Instructions for the task: Find every row below that contains the word "unsere", and copy each of those rows.

=== Exercise material ===

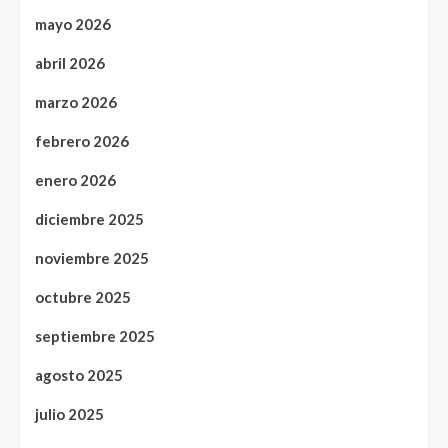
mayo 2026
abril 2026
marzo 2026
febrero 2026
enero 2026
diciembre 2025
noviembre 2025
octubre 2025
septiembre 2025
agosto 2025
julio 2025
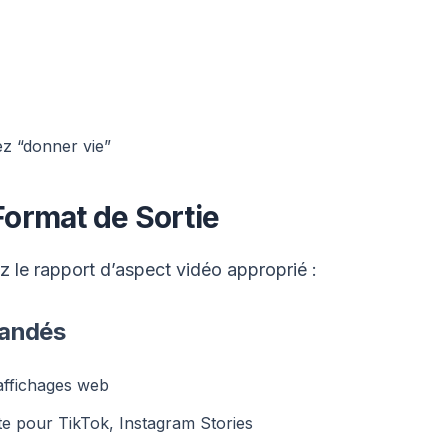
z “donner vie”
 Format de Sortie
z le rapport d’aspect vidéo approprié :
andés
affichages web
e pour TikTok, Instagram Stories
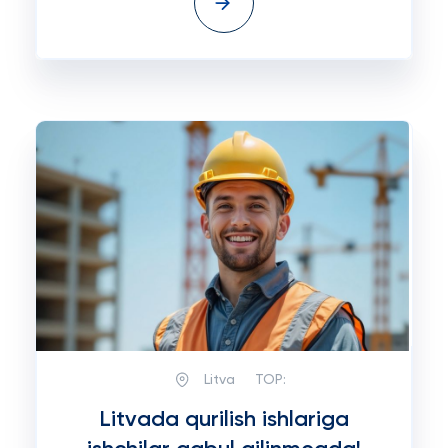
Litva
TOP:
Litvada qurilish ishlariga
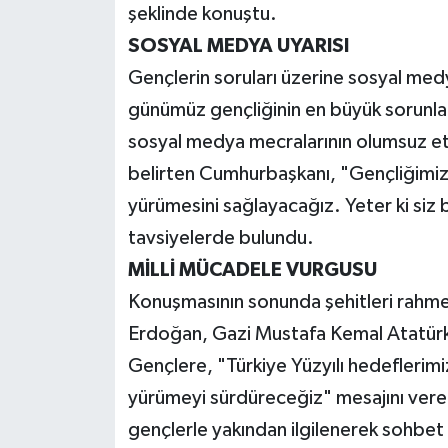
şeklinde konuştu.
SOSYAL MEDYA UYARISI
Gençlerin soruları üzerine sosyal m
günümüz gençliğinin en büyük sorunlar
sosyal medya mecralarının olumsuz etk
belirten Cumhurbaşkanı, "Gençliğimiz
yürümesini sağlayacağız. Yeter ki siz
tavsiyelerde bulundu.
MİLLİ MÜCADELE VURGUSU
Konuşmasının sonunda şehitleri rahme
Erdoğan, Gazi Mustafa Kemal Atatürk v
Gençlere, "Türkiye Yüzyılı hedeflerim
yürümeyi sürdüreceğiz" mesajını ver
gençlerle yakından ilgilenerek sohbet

===
=== Exercise material ===

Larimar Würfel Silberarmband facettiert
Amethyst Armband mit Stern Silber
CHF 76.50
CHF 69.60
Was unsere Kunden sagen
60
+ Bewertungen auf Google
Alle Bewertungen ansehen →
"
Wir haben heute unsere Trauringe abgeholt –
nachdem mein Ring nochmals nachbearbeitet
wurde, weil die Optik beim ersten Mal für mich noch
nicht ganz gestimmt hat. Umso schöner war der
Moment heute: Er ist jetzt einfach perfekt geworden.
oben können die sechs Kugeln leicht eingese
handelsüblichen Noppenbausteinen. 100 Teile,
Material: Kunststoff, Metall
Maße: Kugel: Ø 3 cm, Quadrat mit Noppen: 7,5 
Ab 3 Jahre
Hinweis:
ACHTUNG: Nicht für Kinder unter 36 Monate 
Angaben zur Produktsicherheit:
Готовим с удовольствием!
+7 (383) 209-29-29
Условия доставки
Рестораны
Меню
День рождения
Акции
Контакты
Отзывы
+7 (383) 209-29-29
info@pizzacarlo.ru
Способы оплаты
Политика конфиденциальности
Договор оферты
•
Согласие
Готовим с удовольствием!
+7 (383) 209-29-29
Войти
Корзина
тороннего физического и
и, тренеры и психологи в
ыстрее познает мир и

===

Expected answer:
Was unsere Kunden sagen
Wir haben heute unsere Trauringe abgeholt –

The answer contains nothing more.